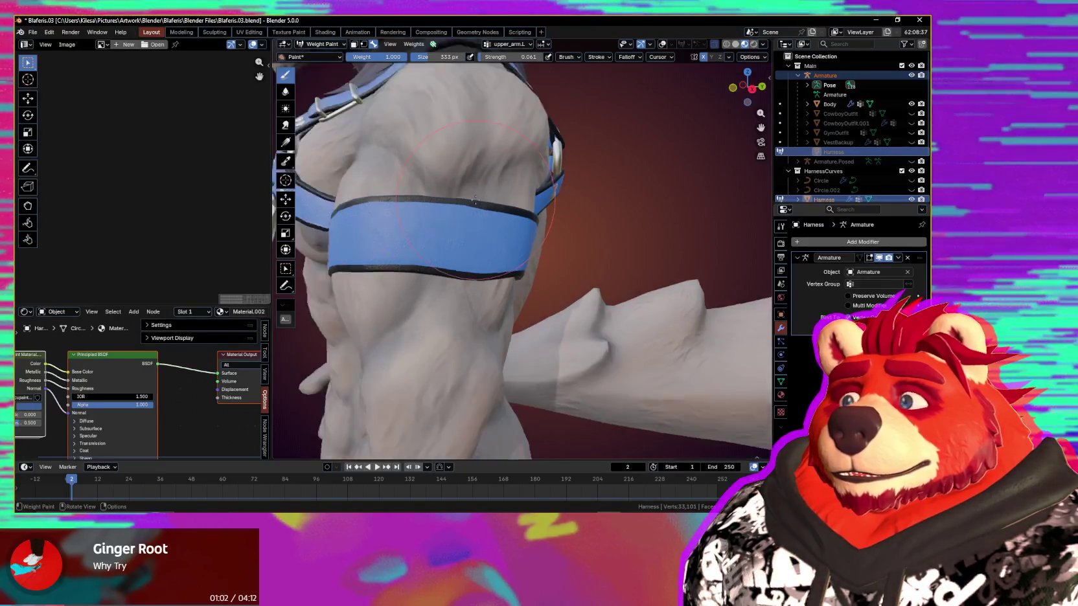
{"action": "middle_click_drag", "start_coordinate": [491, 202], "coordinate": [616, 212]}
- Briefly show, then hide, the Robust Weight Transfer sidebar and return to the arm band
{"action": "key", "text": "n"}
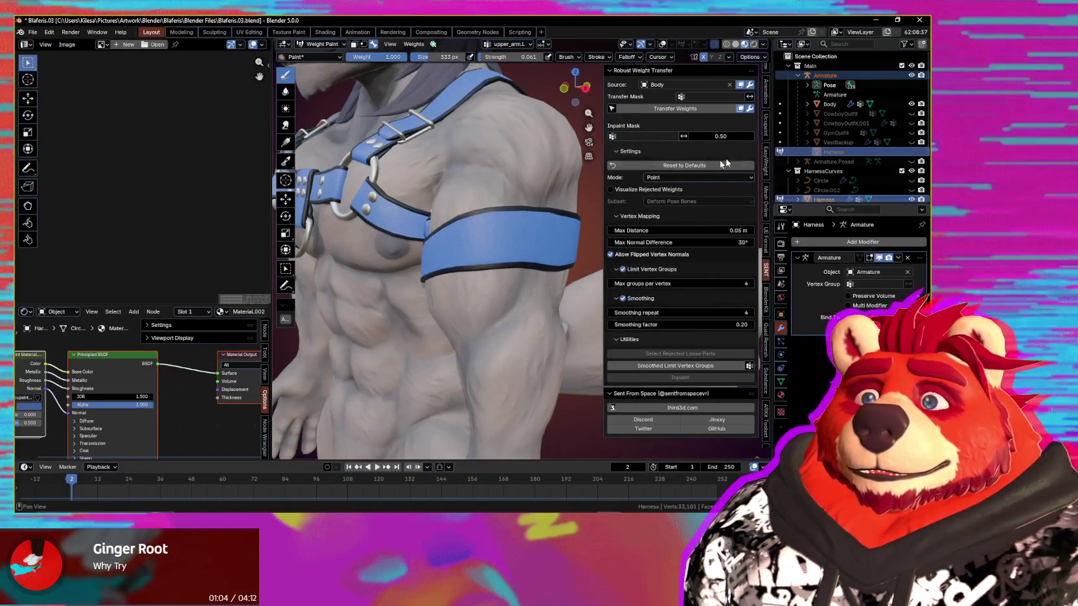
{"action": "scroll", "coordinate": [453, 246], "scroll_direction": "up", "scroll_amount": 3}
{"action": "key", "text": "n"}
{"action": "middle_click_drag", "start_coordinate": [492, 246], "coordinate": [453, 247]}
────────
> _GOAL OF THE EXERCISE_
Which lines in the records above contain the word "action"? Return each of them.

> _SOLUTION TO THE EXERCISE_
{"action": "middle_click_drag", "start_coordinate": [491, 202], "coordinate": [616, 212]}
{"action": "key", "text": "n"}
{"action": "scroll", "coordinate": [453, 246], "scroll_direction": "up", "scroll_amount": 3}
{"action": "key", "text": "n"}
{"action": "middle_click_drag", "start_coordinate": [492, 246], "coordinate": [453, 247]}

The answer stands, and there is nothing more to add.